Header Ads

Manusia manusia dalam Bumi Koyak

Bumi berputar. Manusia menangis. Meraba raba dada, menunggu kiamat datang. Berharap masih bisa hidup. Dan tak lekas menimpa sang ujung waktu. Berdoa sepanjang hari, biar kebal tubuh dari siksa. Segala kekurangan terhapuskan, dosa dosa terkubur sebelum jasad berjumpa dengan tanah.

 

Bumi bergoncang. Manusia menahan diri untuk tidak ikut. Bersandar di pohon, dengan kacak pinggang. Lalu memantik korek api, mengudud dengan sangat nyaman. Dan berlakulah ia sebagai tukang ramal. Menarik narik pribadi orang di sekitarnya. Dengan nyanyian magis. Bercerita panjang lebar, bak seorang guru yang suka menasihati murid dengan kalimat bijak. Tak tahunya, para anak didik sekadar berteduh. Manusia memang pandai, tapi suka ditipu.

 

Bumi terkoyak, air air tersentak dengan gelombang meninggi menyiur. Tupai tupai berenang di tengah olakan air. Berselancar dengan papan dari satu perahu yang hancur lebur. Manusia dan tupai sangatlah mirip. Hanya buntut yang membedakan. Karena manusia tidak suka berada di belakang, selalu ingin di depan. Segala penjuru dunia menatap, memberi puji puji yang meletuskan tengkorak. Padahal, yang di belakang belum tentu merugi. Dengannya, mendoronglah orang orang untuk maju. Lebih maju dan lebih berfungsi. Tupai hanya nama binatang yang berbau tengik. Lupakan saja.

 

Bumi dalam mulut para penunggang kuda.
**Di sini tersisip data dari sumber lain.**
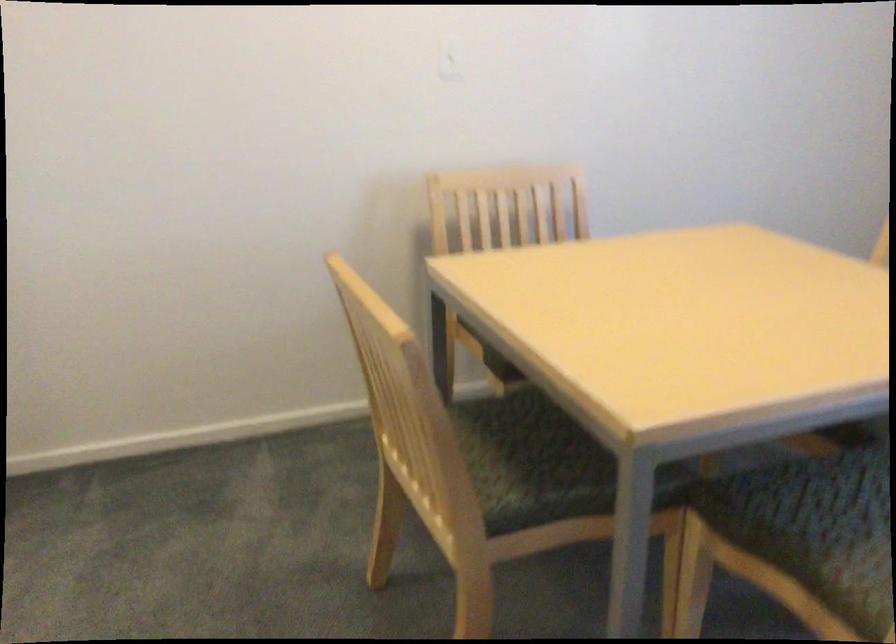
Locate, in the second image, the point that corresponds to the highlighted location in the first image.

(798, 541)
Tanpa suara, menyabet tubuh sang kuda agar melaju kencang. Mencapai garis finish dengan sebaran kertas mungil dari para petaruh. Yang berlipat keuntungan judi mereka. Di lintasan, trofi diberikan oleh panitia sabung kuda dengan senyum yang sangat merekah. Yang kalah bertaruh, tinggal membentur benturkan kepala ke tembok di rumah nanti. Jika ada anggapan, kehidupan adalah perjudian, hendaklah diperbaiki pemikiran itu. Karena, di mana mana judi tidaklah bagus masuk di kitab kitab, buku ajar anak sekolah, apalagi dipraktikkan dengan sangat sadar.

 

Bumi salah, bumi benar. Hanya Kutub Selatan, hanya Kutub Utara.